# Very primitive marking gauge



## brille (Apr 9, 2014)

I already had a marking gauge, but it ’s one with pins and I don’t like it. So I made this one some times ago from some beech and a cutter of a rotary knife I had. No beauty, but it works really good.


----------



## hawkeye10 (Jul 28, 2015)

Uwe that looks pretty good to me. I bet it works good to.


----------



## Stick486 (Jan 4, 2013)

looks like a thing of beauty to me...


----------



## DesertRatTom (Jul 3, 2012)

I like practical solutions and this is certainly that.


----------



## Rogerdodge (Apr 24, 2014)

Stick486 said:


> looks like a thing of beauty to me...


And as the man said " A thing of beauty is a joy for ever ! "




Rog


----------



## Ray Newman (Mar 9, 2009)

"And as the man said 'A thing of beauty is a joy for ever!' "
--RodgerDodge

Not necessarily true. I soon learned that she was "high maintenance," so I moved on....


----------



## 163481 (Jul 8, 2015)

Hmm. I never thought of a rolling cutter. Nice job! I suppose one could use the cutter from an old can opener.

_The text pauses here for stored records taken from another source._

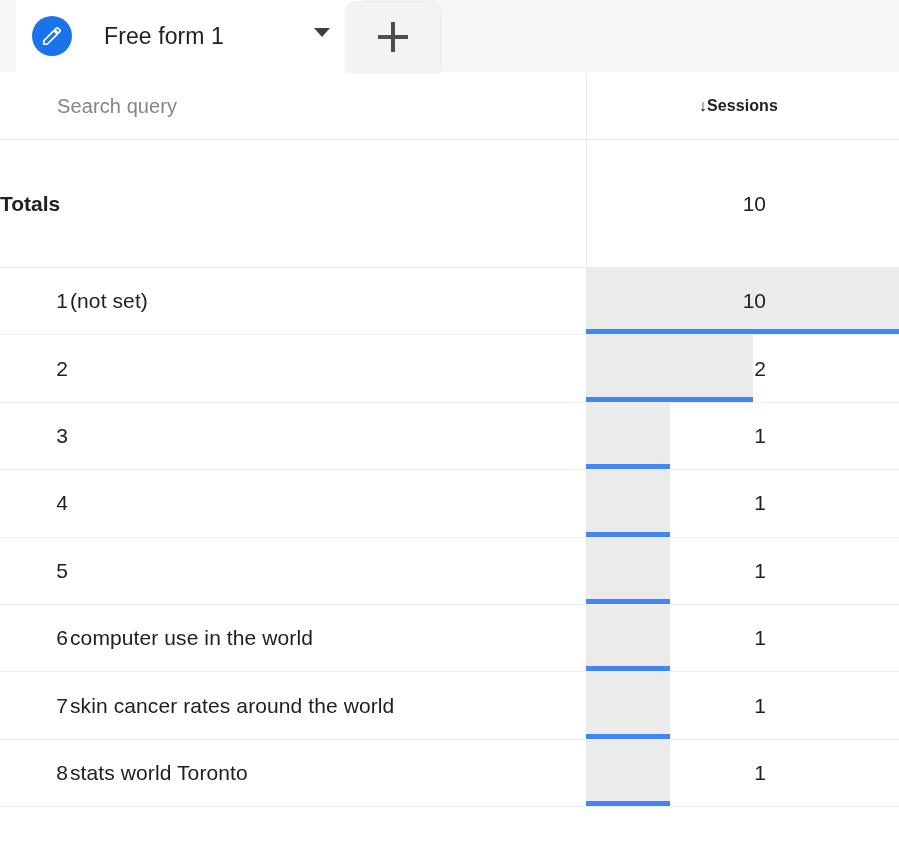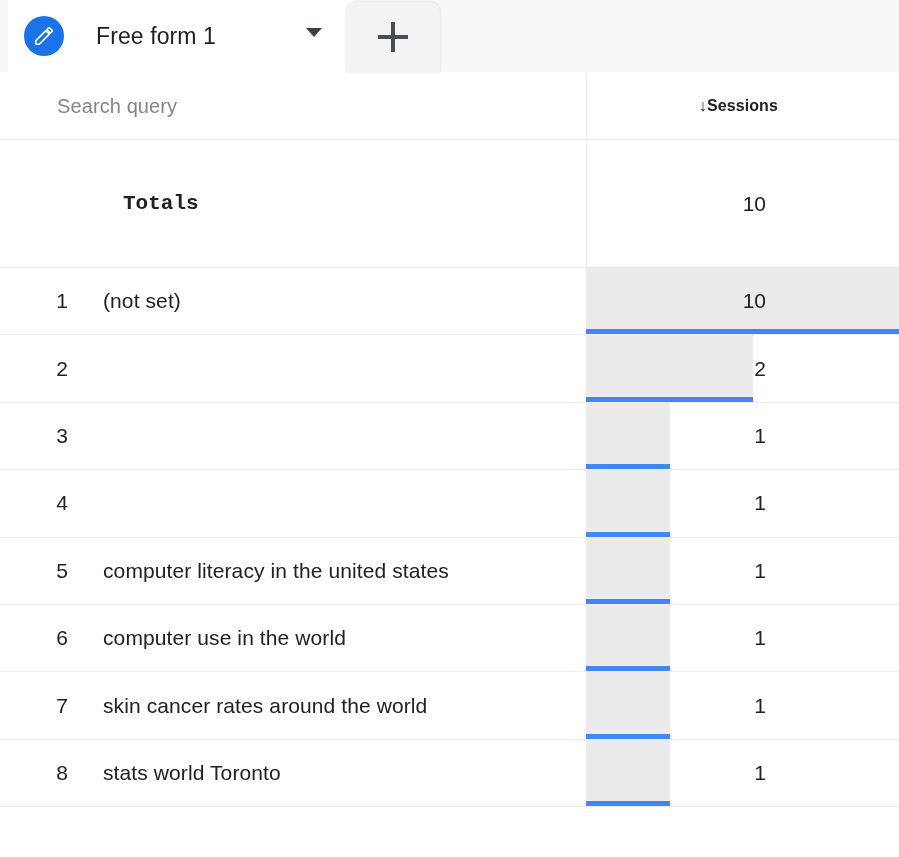--- a/index.html
+++ b/index.html
@@ -10,21 +10,21 @@
     -webkit-font-smoothing: antialiased;
   }
   #app { position: relative; width: 899px; height: 857px; overflow: hidden; background:#fff; }
 
   
   .tabbar {
     position: absolute; left: 0; top: 0; width: 899px; height: 72px;
     background: #f6f7f9;
   }
   .tab-active {
-    position: absolute; left: 8px; top: 0; width: 346px; height: 73px;
+    position: absolute; left: 16px; top: 0; width: 346px; height: 73px;
     background: #ffffff;
     display: flex; align-items: center;
   }
   .pencil-badge {
     position: absolute; left: 16px; top: 16px;
     width: 40px; height: 40px; border-radius: 50%;
     background: var(--accent, #1a73e8);
     display: flex; align-items: center; justify-content: center;
   }
   .pencil-badge svg { display:block; }
@@ -76,38 +76,37 @@
     padding-right: 133px; font-size: 16px; color: #202124; font-weight: 700;
     letter-spacing: .1px; white-space: nowrap;
   }
   .sort-arrow { font-weight: 400; }
 
   
   .row-totals { height: 128px; border-bottom: 1px solid #e8eaed; }
   .row-totals .col-dim { display: flex; align-items: center; }
   .row-totals .col-met { display: flex; align-items: center; justify-content: flex-end; }
   .totals-label {
-    padding-left: 123px; font-size: 21px; font-weight: 700; color: #202124;
+    font-size: 21px; font-weight: 700; color: #202124;
     white-space: nowrap;
-    font-family: Liberation Mono, monospace;
   }
   .totals-value {
     padding-right: 133px; font-size: 21px; font-weight: 400; color: #202124;
   }
 
   
   .row-data { height: 67.4px; border-bottom: 1px solid #eceef0; }
   .row-data .col-dim { display: flex; align-items: center; }
   .row-data .col-met { position: relative; display: flex; align-items: center; justify-content: flex-end; }
   .idx {
     position: absolute; left: 47px; width: 30px; text-align: center;
     font-size: 21px; color: #202124; font-weight: 400;
   }
   .label {
-    padding-left: 103px; font-size: 21px; color: #202124; font-weight: 400;
+    padding-left: 70px; font-size: 21px; color: #202124; font-weight: 400;
     letter-spacing: .1px; white-space: nowrap;
   }
   .bar {
     position: absolute; left: 0; top: 0; bottom: 0;
     background: #ebebeb;
     border-bottom: 5px solid var(--bar, #4285f4);
   }
   .metric-value {
     position: relative; z-index: 2;
     padding-right: 133px; font-size: 21px; color: #202124; font-weight: 400;
@@ -201,21 +200,20 @@
       <span class="idx">4</span>
     </div>
     <div class="col-met">
       <span class="bar" style="width: 84px; background: rgb(235, 235, 235); border-bottom-color: rgb(66, 133, 244);"></span>
       <span class="metric-value">1</span>
     </div>
   </div>
         <div class="row row-data">
     <div class="col-dim">
       <span class="idx">5</span>
-      <span class="label">computer literacy in the united states</span>
     </div>
     <div class="col-met">
       <span class="bar" style="width: 84px; background: rgb(235, 235, 235); border-bottom-color: rgb(66, 133, 244);"></span>
       <span class="metric-value">1</span>
     </div>
   </div>
         <div class="row row-data">
     <div class="col-dim">
       <span class="idx">6</span>
       <span class="label">computer use in the world</span>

I took a more traditional approach...cut a hardwood block in half, dadoed each half, drilled one and installed a threaded insert, glued the halves together, drilled a small hole in the beam and tapped in a brad that had been filed to more resemble a knife blade. Doesn't look pretty but it works.


----------



## Shop guy (Nov 22, 2012)

Hey, Guys, I doubt your going to take them to the fair. In any case we have judged them to be worthy of a blue ribbon.


----------



## brille (Apr 9, 2014)

sfchuck said:


> I suppose one could use the cutter from an old can opener.

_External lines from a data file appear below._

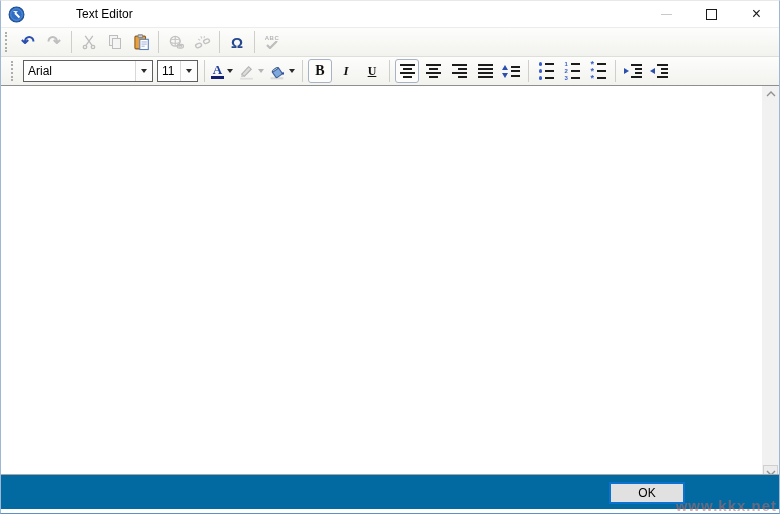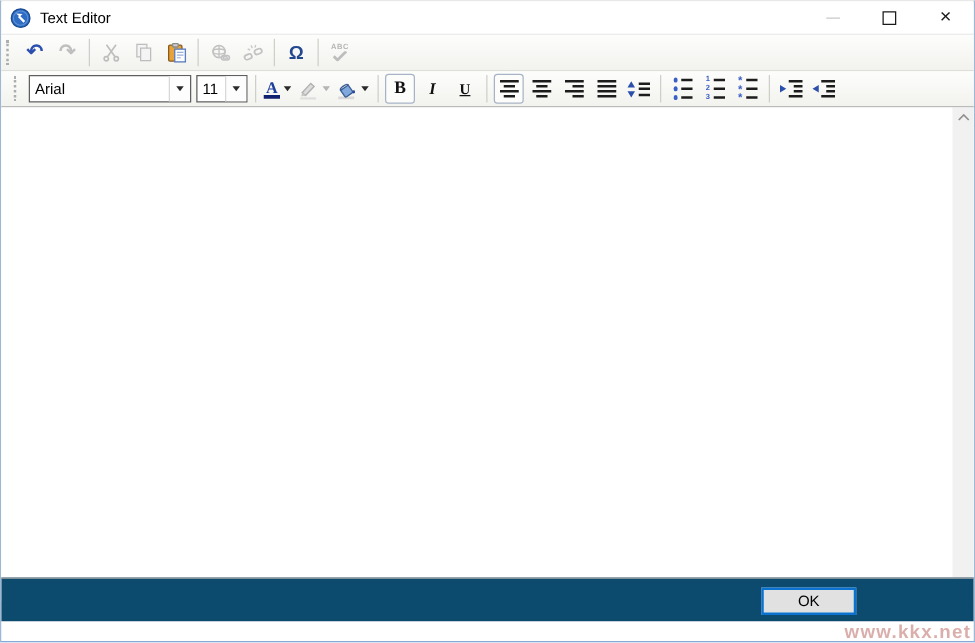--- a/index.html
+++ b/index.html
@@ -3,21 +3,21 @@
 <meta charset="utf-8">
 <style>
   html,body{margin:0;padding:0;background:#fff;}
   .window{
     width:780px;height:514px;position:relative;overflow:hidden;
     background:#fff;box-sizing:border-box;
     border:1px solid #9db8d4;border-top:1px solid #e8e8e8;border-bottom:1px solid #5d8fc9;
     font-family:"Liberation Sans",sans-serif;color:#111;
   }
   
-  .titlebar{height:26px;display:flex;align-items:center;background:#fff;}
+  .titlebar{height:26px;display:flex;align-items:center;background:#fff;gap:44px;}
   .app-icon{margin-left:7px;display:flex;align-items:center;}
   .title-text{font-size:12px;margin-left:7px;color:#000;}
   .win-controls{margin-left:auto;display:flex;height:26px;}
   .win-btn{width:45px;height:26px;display:flex;align-items:center;justify-content:center;cursor:default;}
   .min-bar{width:11px;height:1px;background:#c9c9c9;display:block;}
   .max-box{width:9px;height:9px;border:1px solid #1a1a1a;display:block;}
   .close-x{font-size:16px;color:#1a1a1a;line-height:1;font-weight:400;}
   
   .toolbar{border-top:1px solid #ececec;border-bottom:1px solid #8f8f8f;background:#f6f6f3;}
   .trow{height:28px;display:flex;align-items:center;padding-left:2px;
@@ -81,21 +81,21 @@
   .ind-bars i{height:1.8px;background:#1c1c1c;display:block;}
   .ind-bars .f{width:11px;} .ind-bars .s{width:7px;}
   
   .content{position:relative;height:395px;background:#fff;}
   .editor{position:absolute;top:0;left:0;right:17px;bottom:0;background:#fff;outline:none;
           font-size:13px;font-family:"Liberation Sans",sans-serif;}
   .scrollbar{position:absolute;top:0;right:0;width:17px;bottom:0;background:#f1f1f1;}
   .sb-btn{height:15px;display:flex;align-items:center;justify-content:center;}
   .sb-btn.down{position:absolute;left:1px;right:1px;bottom:1px;height:13px;background:#ececec;border:1px solid #cfcfcf;}
   
-  .footer{position:absolute;left:0;right:0;bottom:16px;height:35px;background:#0c4a6e;border-top:1px solid #a7a7a7;box-sizing:border-box;}
+  .footer{position:absolute;left:0;right:0;bottom:4px;height:35px;background:#0369a1;border-top:1px solid #a7a7a7;box-sizing:border-box;}
   .btn{position:absolute;top:7px;height:22px;background:#e1e1e1;font-size:12px;color:#000;
        display:flex;align-items:center;justify-content:center;box-sizing:border-box;z-index:3;cursor:default;}
   .btn-ok{right:94px;width:76px;border:2px solid #0b72cf;}
   .btn-cancel{right:8px;width:73px;border:1px solid #acacac;}
   
   .watermark{position:absolute;right:2px;bottom:0;z-index:2;text-align:center;pointer-events:none;line-height:1;}
   .wm-logo{font-size:30px;font-weight:bold;letter-spacing:2px;display:block;
            color:rgba(172,118,120,0.48);}
   .wm-url{font-size:15px;font-weight:bold;letter-spacing:1px;display:block;margin-top:1px;
           color:rgba(188,108,102,0.55);}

That's exactly what another woodworker has done and commented on my posting on G+. Should be worth a try.


----------



## BrianS (Nov 7, 2004)

sfchuck said:


> I suppose one could use the cutter from an old can opener.


If you use the rotary cutter blade, be VERY careful. They are essentially a round razor blade, and sharp as [email protected]!!.... SWMBO is a quilting addict and uses these to cut her material and I've got the scars to prove it. :surprise:

That is a nice marking gauge tho.. might have to abscond with one of her cutters and make one.


----------



## Stick486 (Jan 4, 2013)

sfchuck said:


> Hmm. I never thought of a rolling cutter. Nice job! I suppose one could use the cutter from an old can opener.
> 
> I took a more traditional approach...cut a hardwood block in half, dadoed each half, drilled one and installed a threaded insert, glued the halves together, drilled a small hole in the beam and tapped in a brad that had been filed to more resemble a knife blade. Doesn't look pretty but it works.


or a tile cutter...


----------



## brille (Apr 9, 2014)

BrianS said:


> If you use the rotary cutter blade, be VERY careful. They are essentially a round razor blade, and sharp as [email protected]!!....


Because of diameter of the rod, the cuts can not go to deep. But you are right Brian, they are very sharp. Don't ask me, where I got my knowledge!


----------



## waynecochran (Aug 2, 2011)

Uwe, form follows function and you have that covered. I think I would make one like yours than the fancy, tropical hardwood versions you always see in the magazines.


----------



## DaninVan (Jan 1, 2012)

You saved yourself a bucket of money over the Veritas version, Uwe. High marks! (pun intended  )


----------



## brille (Apr 9, 2014)

Thanks Dan  and Wayne!
It's cheap and it works great. But I am already thinking about how to build a Dual Marking Gauge similar to Veritas or one with two blades.

Best regards to all!

Uwe


----------